DOCUMENT EXTRACT:
[start]

He was known to his employees as A.K. and once owned an 18,000-square-foot duplex in Olympic Tower on Fifth Avenue in Manhattan. The Washington Post reported in 1984 that he also had homes in Paris, London, Rome and Madrid, among other places.


When he wasn’t in one of those homes, he was likely to be aloft in one of his private planes or afloat in his 285-foot yacht, which made an appearance in the James Bond movie “Never Say Never Again” and later was owned briefly by Donald Trump. The band Queen saluted the yacht with a song, “Khashoggi’s Ship.”


He often traveled with a Korean bodyguard nicknamed Mr. Kill.


In the early 1960s, he married an Englishwoman, Sandra Jarvis-Daly. She converted to Islam and changed her name to Soraya. Their divorce led to a 1980 legal battle in California, during which she accused him of giving expensive gifts to executives of defense contractors, helping them open Swiss bank accounts and inviting them to parties attended by prostitutes. Mr. Khashoggi’s lawyers at the time declined to comment.




Adnan Mohamed Khashoggi was born July 25, 1935, in Mecca. His father, a physician to Saudi King Abdul Aziz ibn Saud, sent him to Alexandria, Egypt, to study at Victoria College, a boarding school modeled on the elite English secondary schools. He later recalled discovering his calling there: One classmate’s father had a factory making sheets and towels, and another’s wanted to buy those items. Young Adnan made the connection and collected a fee.

[end]

ENTRIES SUPPLIED:
[start]

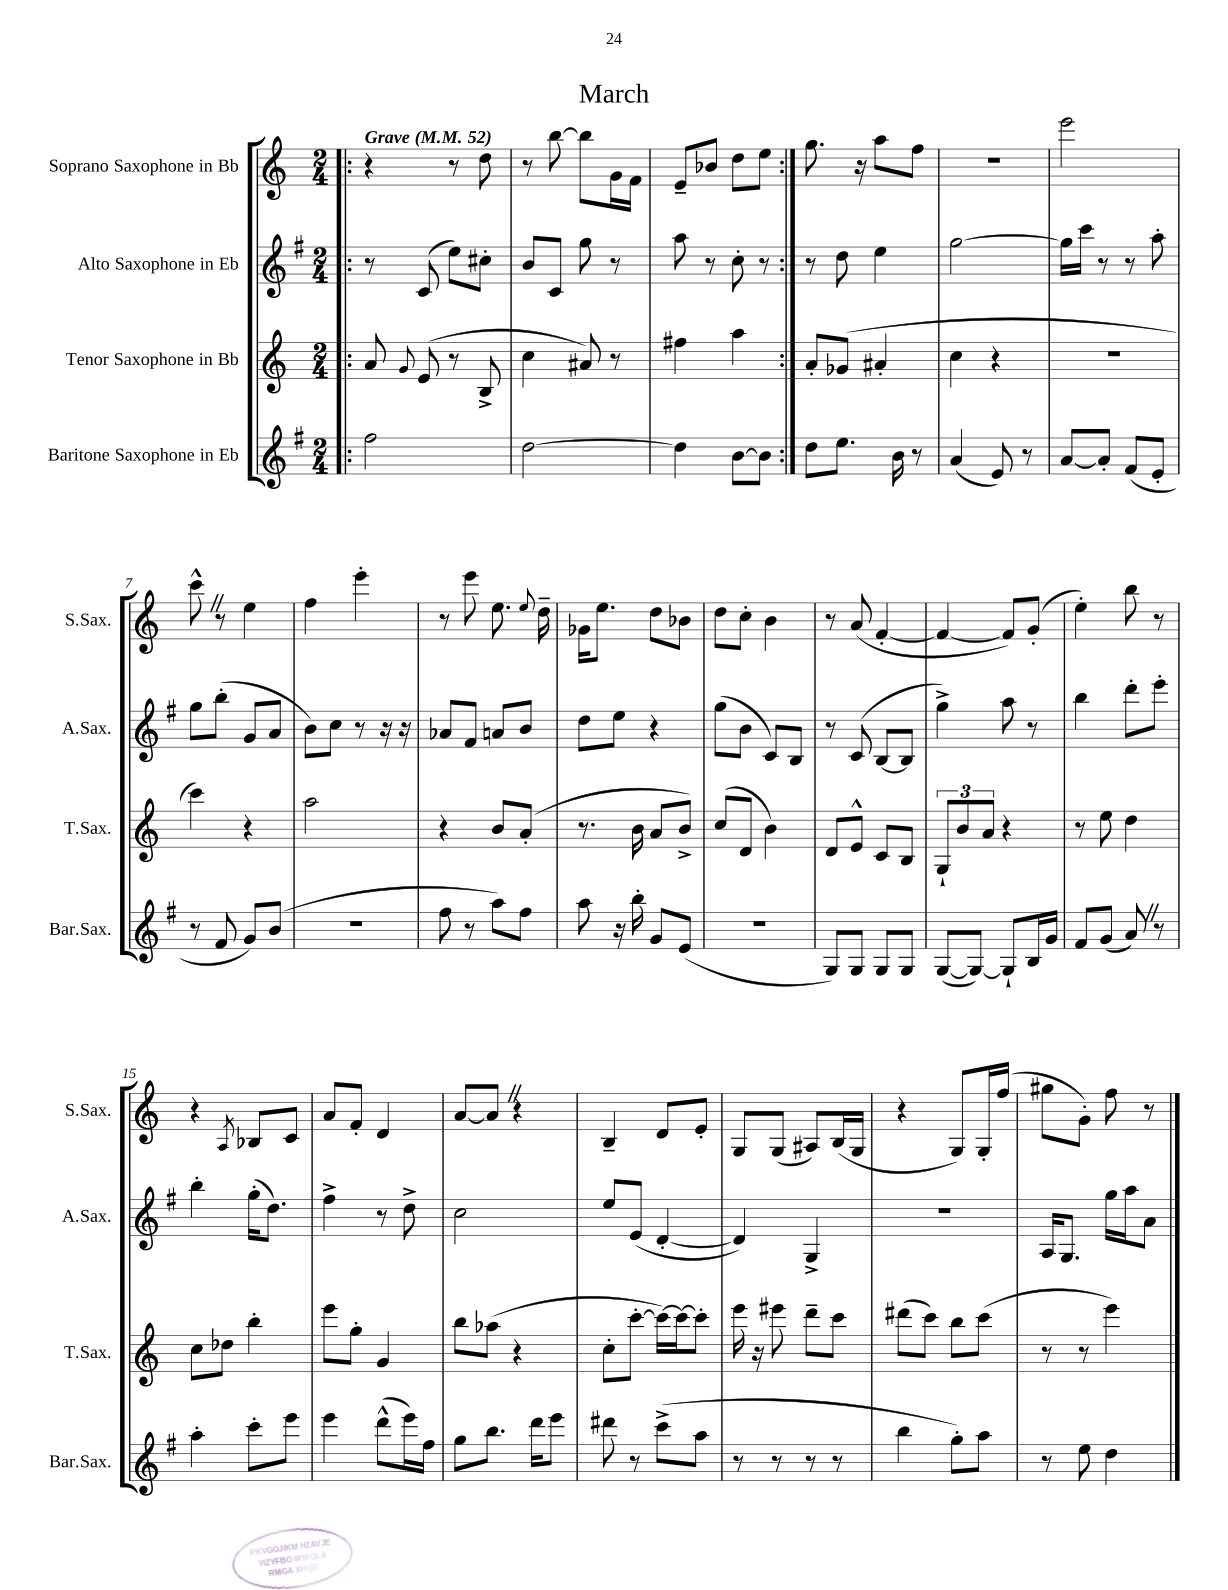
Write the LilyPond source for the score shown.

\header { title = "March" }
<<
\new StaffGroup <<
\new Staff = "s0" \with { instrumentName = "Soprano Saxophone in Bb" shortInstrumentName = "S.Sax." } {
    \clef treble \key c \major \numericTimeSignature \time 2/4 \tempo "Grave" 4 = 52
    \autoBeamOff \repeat volta 2 { \bar ".|:" r4 r8 d''8 |
    r8 b''8~ b''8[ g'16 f'16] |
    e'8[-- bes'8] d''8[ e''8] | }
    g''8. r16 a''8[ f''8] |
    r2 |
    e'''2 |
    c'''8-^ \once \override BreathingSign.text = \markup { \musicglyph "scripts.caesura.straight" } \breathe r8 e''4 |
    f''4 e'''4-. |
    r8 e'''8 e''8. \appoggiatura { e''8 } d''16-- |
    ges'16[ e''8.] d''8[ bes'8] |
    d''8[ c''8]-. b'4 |
    r8 a'8( f'4~-. |
    f'4~ f'8[) g'8]-.( |
    e''4-.) b''8 r8 |
    r4 \acciaccatura { a8 } bes8[ c'8] |
    a'8[ f'8]-. d'4 |
    a'8[~ a'8] \once \override BreathingSign.text = \markup { \musicglyph "scripts.caesura.straight" } \breathe r4 |
    b4-- d'8[ e'8]-. |
    g8[ g8]( ais8[) b16( g16] |
    r4 g8[) g16-. f''16]( |
    gis''8[ g'8]-.) f''8 r8 \bar "|." |
}
\new Staff = "s1" \with { instrumentName = "Alto Saxophone in Eb" shortInstrumentName = "A.Sax." } {
    \clef treble \key g \major \numericTimeSignature \time 2/4
    \autoBeamOff \repeat volta 2 { \bar ".|:" r8 c'8( e''8[) cis''8]-. |
    b'8[ c'8] g''8 r8 |
    a''8 r8 c''8-. r8 | }
    r8 d''8 e''4 |
    g''2~ |
    g''16[ c'''16] r8 r8 a''8-. |
    g''8[ b''8]-.( g'8[ a'8] |
    b'8[) c''8] r8 r16 r16 |
    aes'8[ fis'8] a'8[ b'8] |
    d''8[ e''8] r4 |
    g''8[( b'8] c'8[) b8] |
    r8 c'8( b8[~ b8] |
    g''4->) a''8 r8 |
    b''4 d'''8[-. e'''8]-. |
    b''4-. g''16[-.( d''8.]) |
    fis''4-> r8 d''8-> |
    c''2 |
    e''8[ e'8]( d'4~-. |
    d'4) g4-> |
    R2 |
    a16[ g8.] g''16[ a''16 a'8] \bar "|." |
}
\new Staff = "s2" \with { instrumentName = "Tenor Saxophone in Bb" shortInstrumentName = "T.Sax." } {
    \clef treble \key c \major \numericTimeSignature \time 2/4
    \autoBeamOff \repeat volta 2 { \bar ".|:" a'8 \appoggiatura { g'8 } e'8( r8 b8-> |
    c''4 ais'8) r8 |
    fis''4 a''4 | }
    a'8[-. ges'8]( ais'4-. |
    c''4 r4 |
    R2 |
    c'''4) r4 |
    a''2 |
    r4 b'8[ a'8]-.( |
    r8. b'16 a'8[ b'8]->) |
    c''8[( d'8] b'4) |
    d'8[ e'8]-^ c'8[ b8] |
    \tuplet 3/2 { g8[-! b'8 a'8] } r4 |
    r8 e''8 d''4 |
    c''8[ des''8] b''4-. |
    e'''8[ g''8]-. g'4 |
    b''8[ aes''8]( r4 |
    c''8[-. c'''8]~-. c'''16[~) c'''16~ c'''8]-. |
    e'''16 r16 eis'''8 d'''8[-- c'''8] |
    dis'''8[( c'''8]) b''8[ c'''8]( |
    r8 r8 e'''4) \bar "|." |
}
\new Staff = "s3" \with { instrumentName = "Baritone Saxophone in Eb" shortInstrumentName = "Bar.Sax." } {
    \clef treble \key g \major \numericTimeSignature \time 2/4
    \autoBeamOff \repeat volta 2 { \bar ".|:" fis''2 |
    d''2~ |
    d''4 b'8[~ b'8] | }
    d''8[ e''8.] b'16 r8 |
    a'4( e'8) r8 |
    a'8[~ a'8]-. fis'8[( e'8]-. |
    r8 fis'8 g'8[) b'8]( |
    R2 |
    fis''8 r8 a''8[) fis''8] |
    a''8 r16 b''16-. g'8[ e'8]( |
    r2 |
    g8[) g8] g8[ g8] |
    g8[~( g8]~) g8[-! b16 g'16] |
    fis'8[ g'8]( a'8) \once \override BreathingSign.text = \markup { \musicglyph "scripts.caesura.straight" } \breathe r8 |
    a''4-. c'''8[-. e'''8] |
    e'''4 d'''8[-^( e'''16) fis''16] |
    g''8[ b''8.] d'''16[ e'''8] |
    dis'''8 r8 c'''8[->( a''8] |
    r8 r8 r8 r8 |
    b''4 g''8[-.) a''8] |
    r8 e''8 d''4 \bar "|." |
}
>>
>>
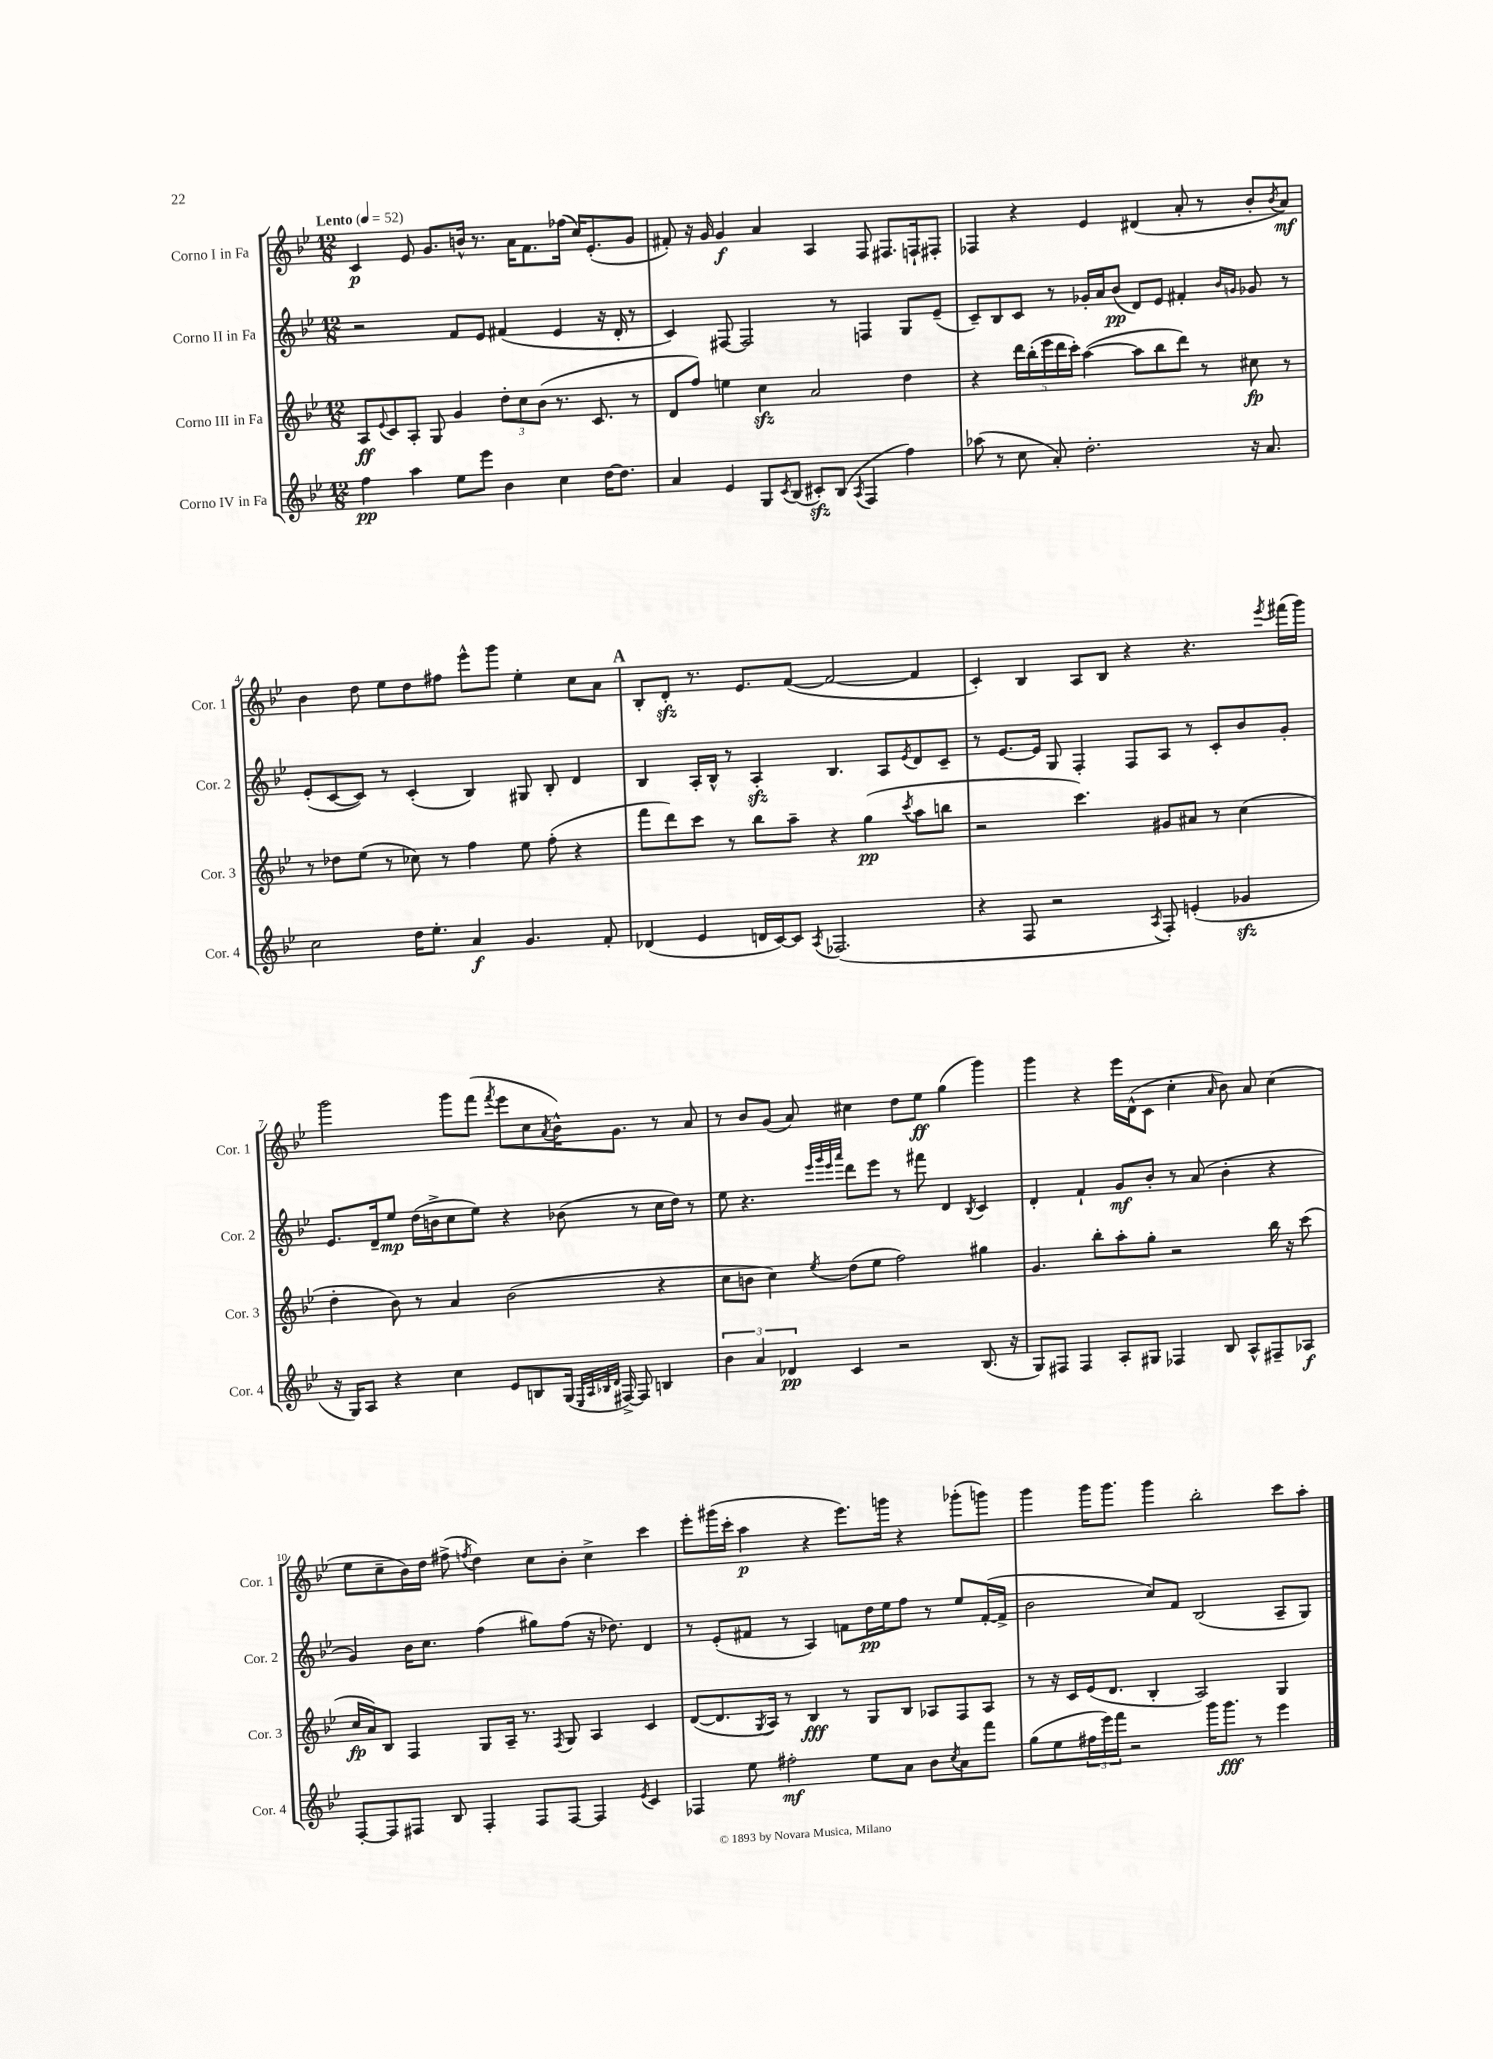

[end]

EXERCISES:
1. In the Khashoggi profile, replace "California" with "Nevada" and give the passage again. Begin at the words that read "In the early" and stop after "declined to comment.".
2. According to the Khashoggi profile, what was the nickname of the Korean bodyguard he often traveled with?
3. Summarize the Khashoggi profile in two sentences.

TASK-BY-TASK SOLUTIONS:
1.
In the early 1960s, he married an Englishwoman, Sandra Jarvis-Daly. She converted to Islam and changed her name to Soraya. Their divorce led to a 1980 legal battle in Nevada, during which she accused him of giving expensive gifts to executives of defense contractors, helping them open Swiss bank accounts and inviting them to parties attended by prostitutes. Mr. Khashoggi’s lawyers at the time declined to comment.

2. Mr. Kill

3. Adnan Mohamed Khashoggi, born in Mecca in 1935 and known to his employees as A.K., had homes in Manhattan, Paris, London, Rome and Madrid, among other places, and a 285-foot yacht that appeared in a James Bond movie. His divorce from his English wife led to a 1980 legal battle in which she accused him of giving expensive gifts to executives of defense contractors, and he traced his calling to his school days in Egypt, when he connected two classmates' fathers and collected a fee.